Ao todo, considerando também uma empresa de exportação e importação, a apreensão chegou a R$ 3,2 milhões, mais US$ 3,4 mil (cerca de R$ 19 mil) e 10,7 mil euros (cerca de R$ 67,7 mil).

A investigação iniciou-se em julho de 2025, a partir da apreensão de R$ 14 milhões em espécie (entre reais e dólares), encontrados na casa de Paulo Iran. Com a análise de materiais apreendidos, foi desvendado um esquema estruturado entre a alta administração municipal, segundo a investigação.

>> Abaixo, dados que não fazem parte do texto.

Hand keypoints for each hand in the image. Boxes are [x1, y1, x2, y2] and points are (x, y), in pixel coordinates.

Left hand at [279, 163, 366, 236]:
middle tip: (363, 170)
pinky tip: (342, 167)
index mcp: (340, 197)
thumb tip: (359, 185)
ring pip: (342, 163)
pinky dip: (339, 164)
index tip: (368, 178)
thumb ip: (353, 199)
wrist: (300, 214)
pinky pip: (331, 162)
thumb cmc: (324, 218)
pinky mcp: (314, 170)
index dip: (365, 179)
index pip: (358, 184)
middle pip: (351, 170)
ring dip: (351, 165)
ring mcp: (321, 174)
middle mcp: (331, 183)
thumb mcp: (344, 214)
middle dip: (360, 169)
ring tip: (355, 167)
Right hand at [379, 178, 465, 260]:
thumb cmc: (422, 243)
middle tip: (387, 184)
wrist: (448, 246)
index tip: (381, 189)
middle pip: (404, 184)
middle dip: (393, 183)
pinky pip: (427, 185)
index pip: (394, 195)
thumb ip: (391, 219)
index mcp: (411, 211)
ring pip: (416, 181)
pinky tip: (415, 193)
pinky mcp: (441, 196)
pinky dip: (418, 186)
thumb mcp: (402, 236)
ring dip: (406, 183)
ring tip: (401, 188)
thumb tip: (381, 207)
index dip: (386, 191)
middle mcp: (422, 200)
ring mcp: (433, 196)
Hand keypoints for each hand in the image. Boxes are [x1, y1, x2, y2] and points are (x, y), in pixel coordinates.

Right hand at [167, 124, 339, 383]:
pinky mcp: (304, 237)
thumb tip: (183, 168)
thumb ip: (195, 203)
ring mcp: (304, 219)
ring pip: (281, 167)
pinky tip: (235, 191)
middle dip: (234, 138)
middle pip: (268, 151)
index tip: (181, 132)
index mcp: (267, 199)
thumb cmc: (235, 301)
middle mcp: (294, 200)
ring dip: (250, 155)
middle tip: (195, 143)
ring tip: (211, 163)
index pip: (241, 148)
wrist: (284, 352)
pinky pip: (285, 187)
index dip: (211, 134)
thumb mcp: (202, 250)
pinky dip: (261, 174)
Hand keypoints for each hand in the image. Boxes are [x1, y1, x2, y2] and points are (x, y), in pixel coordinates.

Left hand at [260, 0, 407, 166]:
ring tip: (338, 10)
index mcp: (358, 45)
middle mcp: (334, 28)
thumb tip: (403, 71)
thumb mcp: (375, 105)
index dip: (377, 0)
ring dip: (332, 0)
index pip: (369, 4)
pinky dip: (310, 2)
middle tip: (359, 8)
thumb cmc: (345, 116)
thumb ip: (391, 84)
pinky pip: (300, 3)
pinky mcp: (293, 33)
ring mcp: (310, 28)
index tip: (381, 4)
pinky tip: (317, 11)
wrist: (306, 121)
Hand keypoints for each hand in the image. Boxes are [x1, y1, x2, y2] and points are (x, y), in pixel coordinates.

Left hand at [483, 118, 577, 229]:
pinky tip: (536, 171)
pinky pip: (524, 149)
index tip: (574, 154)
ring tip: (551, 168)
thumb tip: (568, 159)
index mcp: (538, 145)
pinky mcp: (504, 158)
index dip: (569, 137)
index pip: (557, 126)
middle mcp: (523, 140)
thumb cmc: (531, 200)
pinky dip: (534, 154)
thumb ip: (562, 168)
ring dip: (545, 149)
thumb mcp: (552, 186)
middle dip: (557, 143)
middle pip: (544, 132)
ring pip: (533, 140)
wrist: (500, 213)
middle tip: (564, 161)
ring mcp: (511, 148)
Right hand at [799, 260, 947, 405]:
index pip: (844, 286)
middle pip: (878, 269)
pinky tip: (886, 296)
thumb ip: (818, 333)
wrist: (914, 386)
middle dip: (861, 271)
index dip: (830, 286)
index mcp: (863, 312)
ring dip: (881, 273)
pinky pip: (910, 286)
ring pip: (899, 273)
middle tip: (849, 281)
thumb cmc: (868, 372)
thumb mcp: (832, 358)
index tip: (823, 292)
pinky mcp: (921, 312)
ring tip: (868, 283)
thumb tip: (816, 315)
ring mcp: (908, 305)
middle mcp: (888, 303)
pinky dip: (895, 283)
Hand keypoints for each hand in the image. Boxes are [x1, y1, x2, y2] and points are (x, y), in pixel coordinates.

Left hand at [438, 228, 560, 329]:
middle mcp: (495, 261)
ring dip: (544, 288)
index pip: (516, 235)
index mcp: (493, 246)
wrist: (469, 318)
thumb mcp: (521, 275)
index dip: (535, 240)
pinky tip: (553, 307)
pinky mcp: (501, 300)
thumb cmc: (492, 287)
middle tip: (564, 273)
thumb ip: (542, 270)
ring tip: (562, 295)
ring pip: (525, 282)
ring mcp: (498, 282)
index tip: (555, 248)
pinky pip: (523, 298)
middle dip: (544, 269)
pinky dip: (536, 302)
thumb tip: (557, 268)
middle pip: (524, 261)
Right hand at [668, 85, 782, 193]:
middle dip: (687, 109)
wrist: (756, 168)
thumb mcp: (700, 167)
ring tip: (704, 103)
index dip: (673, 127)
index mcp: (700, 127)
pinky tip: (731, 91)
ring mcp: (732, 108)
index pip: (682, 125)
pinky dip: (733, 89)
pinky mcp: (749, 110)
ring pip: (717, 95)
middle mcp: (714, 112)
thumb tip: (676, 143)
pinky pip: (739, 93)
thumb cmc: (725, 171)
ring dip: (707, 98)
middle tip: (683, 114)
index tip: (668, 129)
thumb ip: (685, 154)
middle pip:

Servidores públicos realizariam o papel de operadores financeiros responsáveis pelo recebimento, circulação e destinação de dinheiro em espécie, com empresas contratadas pelo próprio município.

O esquema também envolveria o pagamento de diversas despesas pessoais do prefeito e de seus familiares, com indícios de depósitos fracionados para burlar os sistemas de controle financeiro, como o Coaf (Conselho de Controle de Atividades Financeiras).

O Paço Municipal da Prefeitura de São Bernardo do Campo seria um dos locais de gerenciamento dessas transações, de acordo com as apurações da polícia.

Os investigados responderão pelos crimes de organização criminosa, lavagem de dinheiro, corrupção passiva e corrupção ativa, cuja penas somadas podem chegar a 39 anos de prisão.

A notícia da operação na manhã desta quinta-feira, apurou a reportagem, deixou servidores da prefeitura surpresos. Já uma reunião do Consórcio Intermunicipal Grande ABC prevista para esta manhã, foi cancelada. O evento contaria com as presenças do ministro do Trabalho e Emprego, Luiz Marinho, e do prefeito da capital paulista, Ricardo Nunes (MDB).

QUEM É MARCELO LIMA

Marcelo Lima foi eleito prefeito de São Bernardo do Campo derrotando no segundo turno Alex Manente (Cidadania), que contava com apoio do ex-presidente Jair Bolsonaro (PL) e do governador de São Paulo, Tarcísio de Freitas (Republicanos).

Na cidade, que é berço político do PT e de Lula, Lima conseguiu a vitória ao posicionar-se ao centro na reta final de campanha. O candidato do PT, deputado estadual Luiz Fernando, ficou em terceiro lugar no primeiro turno.

Lima já foi eleito vereador em São Bernardo em 2008 e 2012. Ele se elegeu vice na chapa de Orlando Morando (PSDB), ex-prefeito da cidade e atual secretário da Segurança Urbana de São Paulo, nas eleições de 2016 e 2020.

Em 2022, foi eleito deputado federal, mas teve o mandato cassado pelo TSE (Tribunal Superior Eleitoral) por infidelidade partidária ao trocar o Solidariedade pelo PSB.

Ao se eleger, Lima já enfrentava medidas cautelares relacionadas a uma denúncia de 2021 do Ministério Público envolvendo irregularidades em licitações de quando era, além de vice-prefeito, secretário de Serviços Urbanos em São Bernardo.

O tema foi explorado na reta final de campanha. Segundo Lima, o assunto foi deturpado para alimentar fake news.